While MLPerf Training is largely NVIDIA’s benchmark, the MLPperf Inference is more interesting. The MLPerf Inference v2.1 results this time included a number of new technologies including Intel setting a floor for next-generation AI inference accelerators and new accelerator options from NVIDIA, Biren, Moffett, and others.
MLPerf Inference v2.1 Results Preview Next-Gen AI Tech
We are going to focus on the MLPerf Inference v2.1 Open datacenter and Closed datacenter results. There were a number of interesting solutions in the Open category.
In the latest Open Datacenter category, there are the Alibaba Yitian 710 chips. These are the new Arm CPUs we covered previously. In the open category, these do not need to do the same math, so one cannot compare them to the closed category, but it is still an interesting result.
The other interesting one here was the Moffett S4, S10, and S30 PCIe accelerators. Here is a look at the S4:
Moffett leverages sparsity in its design, like many other solutions, so that may be why they are in the open category not the closed category because there is more leeway on how that can be leveraged in the open category.
Turning to the closed category, we saw a number of decent results, but there were some interesting ones.
NVIDIA showed off the new H100. NVIDIA’s results tend to get much better over time, so the new results using a Xeon Silver 4314 and a EPYC 7252 look good at this point.
One of the interesting results was the Sapeon X220. These were fitted to Supermicro servers and are some of the older generation technology to be tested with MLPerf Inference this time. Still, it is interesting to see this hardware.
The Biren BR100 “BR104-300W PCIe” made an appearance on the list in an Inspur NF5468M6 server. The 8x PCIe solution looks as though it is going to end up somewhere between the NVIDIA A100 and H100 which is quite amazing for a first GPU-architecture accelerator. It makes one wonder a bit how Biren was able to do this so quickly versus companies like AMD and Intel. The company only submitted ResNet and BERT 99.9 results, but they are certainly promising.
Intel for its part set a floor for next-generation inferencing. The Sapphire Rapids 2-socket result used PyTorch, but it also showed inference performance in-line with a NVIDIA A2 or higher depending on the benchmark. Intel did not submit for all tests, but the implication is that with the next generation of acceleration, the old model of deploying a 1U server with a single <60W PCIe inference accelerator just to get some inference capabilities may be sunset. While one can scale PCIe and other form factors to higher performance per system, having inference acceleration in every CPU is a big deal. That is part of the reason we called More Cores More Better AMD Arm and Intel Server CPUs in 2022-2023.

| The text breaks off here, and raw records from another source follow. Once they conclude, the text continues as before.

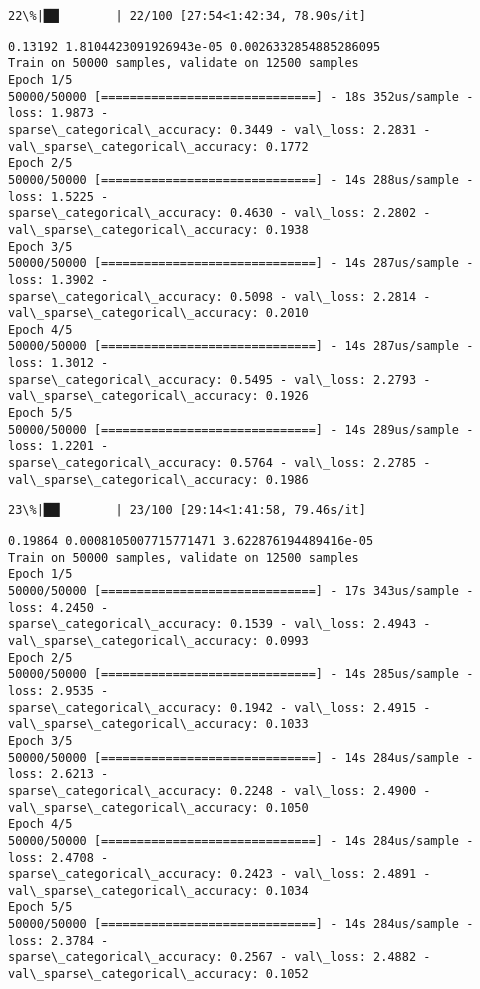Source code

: \documentclass[11pt]{article}
\begin{document}
    \begin{Verbatim}[commandchars=\\\{\}]
 22\%|██▏       | 22/100 [27:54<1:42:34, 78.90s/it]
    \end{Verbatim}

    \begin{Verbatim}[commandchars=\\\{\}]
0.13192 1.8104423091926943e-05 0.0026332854885286095
Train on 50000 samples, validate on 12500 samples
Epoch 1/5
50000/50000 [==============================] - 18s 352us/sample - loss: 1.9873 -
sparse\_categorical\_accuracy: 0.3449 - val\_loss: 2.2831 -
val\_sparse\_categorical\_accuracy: 0.1772
Epoch 2/5
50000/50000 [==============================] - 14s 288us/sample - loss: 1.5225 -
sparse\_categorical\_accuracy: 0.4630 - val\_loss: 2.2802 -
val\_sparse\_categorical\_accuracy: 0.1938
Epoch 3/5
50000/50000 [==============================] - 14s 287us/sample - loss: 1.3902 -
sparse\_categorical\_accuracy: 0.5098 - val\_loss: 2.2814 -
val\_sparse\_categorical\_accuracy: 0.2010
Epoch 4/5
50000/50000 [==============================] - 14s 287us/sample - loss: 1.3012 -
sparse\_categorical\_accuracy: 0.5495 - val\_loss: 2.2793 -
val\_sparse\_categorical\_accuracy: 0.1926
Epoch 5/5
50000/50000 [==============================] - 14s 289us/sample - loss: 1.2201 -
sparse\_categorical\_accuracy: 0.5764 - val\_loss: 2.2785 -
val\_sparse\_categorical\_accuracy: 0.1986
    \end{Verbatim}

    \begin{Verbatim}[commandchars=\\\{\}]
 23\%|██▎       | 23/100 [29:14<1:41:58, 79.46s/it]
    \end{Verbatim}

    \begin{Verbatim}[commandchars=\\\{\}]
0.19864 0.0008105007715771471 3.622876194489416e-05
Train on 50000 samples, validate on 12500 samples
Epoch 1/5
50000/50000 [==============================] - 17s 343us/sample - loss: 4.2450 -
sparse\_categorical\_accuracy: 0.1539 - val\_loss: 2.4943 -
val\_sparse\_categorical\_accuracy: 0.0993
Epoch 2/5
50000/50000 [==============================] - 14s 285us/sample - loss: 2.9535 -
sparse\_categorical\_accuracy: 0.1942 - val\_loss: 2.4915 -
val\_sparse\_categorical\_accuracy: 0.1033
Epoch 3/5
50000/50000 [==============================] - 14s 284us/sample - loss: 2.6213 -
sparse\_categorical\_accuracy: 0.2248 - val\_loss: 2.4900 -
val\_sparse\_categorical\_accuracy: 0.1050
Epoch 4/5
50000/50000 [==============================] - 14s 284us/sample - loss: 2.4708 -
sparse\_categorical\_accuracy: 0.2423 - val\_loss: 2.4891 -
val\_sparse\_categorical\_accuracy: 0.1034
Epoch 5/5
50000/50000 [==============================] - 14s 284us/sample - loss: 2.3784 -
sparse\_categorical\_accuracy: 0.2567 - val\_loss: 2.4882 -
val\_sparse\_categorical\_accuracy: 0.1052
    \end{Verbatim}
\end{document}
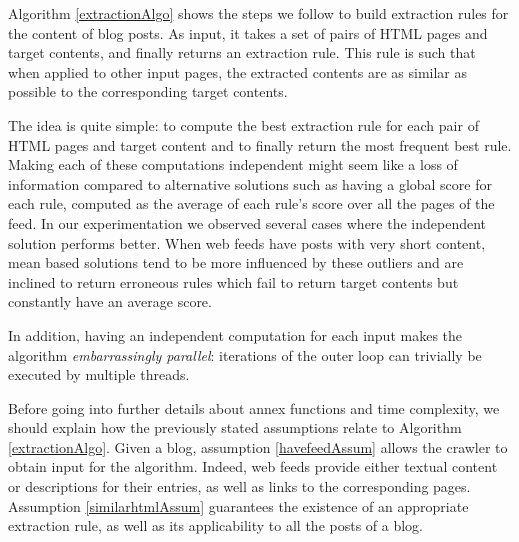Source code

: \extractionAlgo

Algorithm \ref{extractionAlgo} shows the steps we follow to build extraction rules for the content of blog posts. As input, it takes a set of pairs of HTML pages and target contents, and finally returns an extraction rule. This rule is such that when applied to other input pages, the extracted contents are as similar as possible to the corresponding target contents.

The idea is quite simple: to compute the best extraction rule for each pair of HTML pages and target content and to finally return the most frequent best rule. Making each of these computations independent might seem like a loss of information compared to alternative solutions such as having a global score for each rule, computed as the average of each rule's score over all the pages of the feed. In our experimentation we observed several cases where the independent solution performs better. When web feeds have posts with very short content, mean based solutions tend to be more influenced by these outliers and are inclined to return erroneous rules which fail to return target contents but constantly have an average score.

In addition, having an independent computation for each input makes the algorithm \emph{embarrassingly parallel}: iterations of the outer loop can trivially be executed by multiple threads.

Before going into further details about annex functions and time complexity, we should explain how the previously stated assumptions relate to Algorithm \ref{extractionAlgo}. Given a blog, assumption \ref{havefeedAssum} allows the crawler to obtain input for the algorithm. Indeed, web feeds provide either textual content or descriptions for their entries, as well as links to the corresponding pages. Assumption \ref{similarhtmlAssum} guarantees the existence of an appropriate extraction rule, as well as its applicability to all the posts of a blog.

Qualcomm was back at it with the Cloud AI 100. Qualcomm says that there is a lot of demand. From what we have seen, server vendors want their servers reviewed with NVIDIA, some with AMD GPUs, but we have yet to get a request to test a Qualcomm-based solution. Usually what we see is an indicator of market momentum. We saw a lot of EPYC interest with the Rome generation just as that took off as an example.
An honorable mention we wanted to point to was the NVIDIA Jetson AGX Orin, especially in the Closed Edge category.
This is one we saw a few months ago, but in this generation, it was able to see a 50% performance per watt improvement.
This is an example of NVIDIA’s software getting better over time.
There was certainly a lot of interesting hardware in the MLPerf Inference. This may be a case where the Training side is less interesting, but the inference side is increasingly so. The theory is that the inferencing market will eventually be vastly larger than the training market, so perhaps that makes sense. If you do want to dig into the results, MLCommons publishes its full results online.